Bohmer's Forbidden Broadway training comes in handy in making Father less of a stiff prig. He falls out of the picture, with no love loss from Mother or the audience.

The actor brought more info about the character: "The novel gives you a little sense of what happened to Father, why he was on the Lusitania," he offered. "Younger brother developed the explosives that were used in the Morgan Library, and Younger Brother left the plans for those to Father. The military wanted them for World War I. That's why he was on the Lusitania, taking explosives to the Allies."

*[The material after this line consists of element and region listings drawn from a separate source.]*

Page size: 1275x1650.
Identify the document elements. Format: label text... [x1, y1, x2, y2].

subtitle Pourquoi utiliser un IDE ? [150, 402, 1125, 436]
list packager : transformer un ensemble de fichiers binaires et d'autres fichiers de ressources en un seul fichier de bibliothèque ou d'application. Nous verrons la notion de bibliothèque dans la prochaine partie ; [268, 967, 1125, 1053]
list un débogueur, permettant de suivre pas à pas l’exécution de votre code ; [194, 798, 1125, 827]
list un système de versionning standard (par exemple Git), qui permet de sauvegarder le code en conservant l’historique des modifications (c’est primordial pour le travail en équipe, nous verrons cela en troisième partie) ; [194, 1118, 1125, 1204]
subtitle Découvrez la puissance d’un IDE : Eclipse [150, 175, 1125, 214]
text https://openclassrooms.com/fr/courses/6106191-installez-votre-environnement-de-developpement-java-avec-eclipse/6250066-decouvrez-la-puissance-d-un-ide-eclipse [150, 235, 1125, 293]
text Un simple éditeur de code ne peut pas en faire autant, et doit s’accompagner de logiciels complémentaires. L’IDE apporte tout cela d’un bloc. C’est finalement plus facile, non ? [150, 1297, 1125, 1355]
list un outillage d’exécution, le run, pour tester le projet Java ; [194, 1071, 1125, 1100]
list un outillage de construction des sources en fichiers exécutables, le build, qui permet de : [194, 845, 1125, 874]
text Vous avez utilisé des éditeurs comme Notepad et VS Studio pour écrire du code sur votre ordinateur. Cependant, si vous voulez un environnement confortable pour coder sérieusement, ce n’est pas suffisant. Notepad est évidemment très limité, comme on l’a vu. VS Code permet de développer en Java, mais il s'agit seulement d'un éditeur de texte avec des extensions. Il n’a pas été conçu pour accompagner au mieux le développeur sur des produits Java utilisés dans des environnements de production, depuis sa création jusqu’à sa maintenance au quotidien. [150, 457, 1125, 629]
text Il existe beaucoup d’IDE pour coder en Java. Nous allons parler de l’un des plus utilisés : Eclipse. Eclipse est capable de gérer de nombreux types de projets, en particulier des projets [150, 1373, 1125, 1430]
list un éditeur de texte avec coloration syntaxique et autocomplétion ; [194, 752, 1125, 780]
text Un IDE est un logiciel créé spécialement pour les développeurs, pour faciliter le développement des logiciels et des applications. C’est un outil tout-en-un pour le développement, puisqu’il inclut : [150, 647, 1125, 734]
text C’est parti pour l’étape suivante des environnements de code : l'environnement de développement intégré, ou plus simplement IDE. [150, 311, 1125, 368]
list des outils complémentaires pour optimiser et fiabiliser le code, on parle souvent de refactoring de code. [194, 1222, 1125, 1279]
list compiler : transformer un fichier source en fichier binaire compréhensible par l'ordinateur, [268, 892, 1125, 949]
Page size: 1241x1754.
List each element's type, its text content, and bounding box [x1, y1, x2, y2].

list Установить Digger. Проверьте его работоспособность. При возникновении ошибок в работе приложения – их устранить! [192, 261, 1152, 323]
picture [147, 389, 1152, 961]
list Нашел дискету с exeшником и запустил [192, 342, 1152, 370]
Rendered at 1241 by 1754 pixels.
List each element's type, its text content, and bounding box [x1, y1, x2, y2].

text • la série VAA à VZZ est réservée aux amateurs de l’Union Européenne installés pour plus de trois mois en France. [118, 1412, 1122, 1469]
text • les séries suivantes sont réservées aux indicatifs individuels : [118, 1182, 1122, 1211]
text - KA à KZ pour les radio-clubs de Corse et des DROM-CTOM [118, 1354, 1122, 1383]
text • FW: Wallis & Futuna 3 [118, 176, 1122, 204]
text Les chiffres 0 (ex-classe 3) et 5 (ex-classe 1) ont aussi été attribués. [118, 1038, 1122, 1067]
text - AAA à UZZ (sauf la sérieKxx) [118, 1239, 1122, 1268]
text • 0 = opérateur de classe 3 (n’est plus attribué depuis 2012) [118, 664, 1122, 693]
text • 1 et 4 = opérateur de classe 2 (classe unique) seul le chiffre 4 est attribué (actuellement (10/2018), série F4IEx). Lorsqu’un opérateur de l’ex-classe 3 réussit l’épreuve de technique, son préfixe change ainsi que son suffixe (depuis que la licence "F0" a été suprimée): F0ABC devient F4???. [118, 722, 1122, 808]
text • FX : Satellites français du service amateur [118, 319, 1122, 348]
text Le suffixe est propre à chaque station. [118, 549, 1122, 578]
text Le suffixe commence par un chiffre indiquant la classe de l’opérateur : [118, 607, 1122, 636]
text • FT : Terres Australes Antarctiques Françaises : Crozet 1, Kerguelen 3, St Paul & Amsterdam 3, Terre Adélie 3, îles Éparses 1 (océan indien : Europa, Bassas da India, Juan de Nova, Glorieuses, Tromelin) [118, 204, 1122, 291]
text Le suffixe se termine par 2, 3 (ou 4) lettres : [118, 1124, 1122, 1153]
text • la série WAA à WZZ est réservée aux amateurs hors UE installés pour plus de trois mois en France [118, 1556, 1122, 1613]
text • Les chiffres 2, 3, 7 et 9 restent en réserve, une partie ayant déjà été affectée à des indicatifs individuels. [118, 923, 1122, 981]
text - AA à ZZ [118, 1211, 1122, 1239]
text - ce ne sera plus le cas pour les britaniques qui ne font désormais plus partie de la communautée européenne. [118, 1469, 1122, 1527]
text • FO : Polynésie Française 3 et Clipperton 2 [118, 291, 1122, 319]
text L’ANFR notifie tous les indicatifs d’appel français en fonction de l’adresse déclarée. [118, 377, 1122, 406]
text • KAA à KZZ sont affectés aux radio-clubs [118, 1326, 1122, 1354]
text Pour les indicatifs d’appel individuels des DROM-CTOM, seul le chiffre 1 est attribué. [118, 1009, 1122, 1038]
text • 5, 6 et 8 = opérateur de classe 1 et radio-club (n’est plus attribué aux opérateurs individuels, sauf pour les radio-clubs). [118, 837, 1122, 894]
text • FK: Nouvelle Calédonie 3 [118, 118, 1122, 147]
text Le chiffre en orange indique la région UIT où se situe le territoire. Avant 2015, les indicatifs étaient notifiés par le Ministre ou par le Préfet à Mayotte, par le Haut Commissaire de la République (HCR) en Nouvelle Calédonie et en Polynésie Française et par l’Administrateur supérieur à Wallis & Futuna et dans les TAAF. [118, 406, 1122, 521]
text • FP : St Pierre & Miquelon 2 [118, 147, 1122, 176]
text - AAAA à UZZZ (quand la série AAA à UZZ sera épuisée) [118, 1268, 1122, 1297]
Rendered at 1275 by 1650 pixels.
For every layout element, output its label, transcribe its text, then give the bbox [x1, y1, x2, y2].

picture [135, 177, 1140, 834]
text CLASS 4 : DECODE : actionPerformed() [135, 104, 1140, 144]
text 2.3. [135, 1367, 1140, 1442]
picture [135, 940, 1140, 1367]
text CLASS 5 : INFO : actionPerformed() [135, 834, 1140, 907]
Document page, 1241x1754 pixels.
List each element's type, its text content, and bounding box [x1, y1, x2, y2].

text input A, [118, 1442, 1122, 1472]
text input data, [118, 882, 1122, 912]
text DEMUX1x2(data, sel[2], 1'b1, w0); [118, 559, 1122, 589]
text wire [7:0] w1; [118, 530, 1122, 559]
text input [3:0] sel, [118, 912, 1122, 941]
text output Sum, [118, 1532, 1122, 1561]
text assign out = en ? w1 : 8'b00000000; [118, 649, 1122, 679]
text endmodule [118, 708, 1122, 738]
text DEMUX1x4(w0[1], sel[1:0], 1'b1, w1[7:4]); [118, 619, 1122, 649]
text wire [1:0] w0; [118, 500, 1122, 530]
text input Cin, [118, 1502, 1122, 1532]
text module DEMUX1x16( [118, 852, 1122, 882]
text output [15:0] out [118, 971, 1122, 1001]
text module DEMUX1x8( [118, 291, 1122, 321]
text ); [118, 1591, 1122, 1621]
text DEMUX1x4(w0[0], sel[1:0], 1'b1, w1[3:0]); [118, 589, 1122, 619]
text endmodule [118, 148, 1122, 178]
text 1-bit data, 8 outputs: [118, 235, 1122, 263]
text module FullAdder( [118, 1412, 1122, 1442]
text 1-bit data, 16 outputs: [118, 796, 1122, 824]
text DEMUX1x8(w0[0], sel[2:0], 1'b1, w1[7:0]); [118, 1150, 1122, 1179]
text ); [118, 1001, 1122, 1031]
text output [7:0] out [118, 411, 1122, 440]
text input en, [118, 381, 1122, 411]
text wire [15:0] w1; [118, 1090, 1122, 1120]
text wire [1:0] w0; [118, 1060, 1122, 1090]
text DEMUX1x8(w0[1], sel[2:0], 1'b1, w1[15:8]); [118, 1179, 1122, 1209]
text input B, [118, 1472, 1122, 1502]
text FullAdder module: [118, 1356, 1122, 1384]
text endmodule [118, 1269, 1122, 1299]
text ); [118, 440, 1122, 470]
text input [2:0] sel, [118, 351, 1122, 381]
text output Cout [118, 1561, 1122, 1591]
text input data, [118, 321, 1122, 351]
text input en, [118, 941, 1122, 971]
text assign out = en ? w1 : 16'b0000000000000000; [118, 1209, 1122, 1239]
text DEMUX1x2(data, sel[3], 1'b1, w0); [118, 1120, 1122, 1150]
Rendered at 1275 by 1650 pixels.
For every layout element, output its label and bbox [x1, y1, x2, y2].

Bobby Steggert pulls out all the stops, playing Mother's Younger Brother who turns out to be very susceptible to women in the spotlight whether they're Evelyn Nesbit or Emma Goldman. Both send him down radically different paths. "It takes a lot of emotional, physical and vocal energy to play this," Steggert said of the quixotic character. "I love that he transforms so completely. He starts as this very innocent young man and becomes an incredibly impassioned adult."

Real-life characters brought out the research in certain actors. "I did a lot of research via the Emma Goldman Papers Project at Berkeley," said Donna Migliaccio, who plays that strong-lunged anarchist. "They could not have been more helpful." But she has yet to avail herself of Maureen Stapleton's superb, Oscar-winning portrayal in "Reds" ("I've been sorta saving that to watch later.")

Nor did Savannah Wise dig deeply into "The Girl in the Red Velvet Swing" for Joan Collins' less-than-Oscar-winning rendition of Evelyn Nesbit, the dame at the heart of the Stanford White-Harry K. Thaw shootout who traded on those sensationalized headlines to make a name for herself in peripheral showbiz.

"I love being in this show," she allowed. "I mean, it's a little girl's dream to stand center stage in the spotlight in a fancy costume. Right?" She hasn't met Lynette Perry, who originated the role, and is now wed to this Ragtime's lead producer, Kevin McCollum , "but I remember seeing her come in on that swing and going 'Oooh, that's what I want to do when I grow up.'" And, darn if she isn't!

First-nighters included Wise's father, Scott Wise and fellow Jerome Robbins' Broadway Tony winner Jason Alexander, Mario Cantone and actor-director Jerry Dixon (whose Barnstorming play about early aviation goes up, up and away in Atlanta in January), actress-producer Tamara Tunie, whose crooner-hubby, Gregory Generet, has a gig at Feinstein's Nov. 16, Rosie Perez, Kathie Lee Gifford and Hoda Kotb of "The Today Show," U.S. Representative Barney Frank, Tony winner Laura Benanti (gearing up for the Nov. 19 opening of In the Next Room, or The Vibrator Play at the Lyceum) and hubby Steven Pasquale (who's finishing up his "Rescue Me" season right now), Lillias White (who's supplying auxiliary energy as if any more were needed to Fela! which bows Nov. 23 at the Eugene O'Neill), Brian d'Arcy James (due Jan. 28 in Time Stands Still at the Samuel J. Friedman) and Montego Glover of Memphis.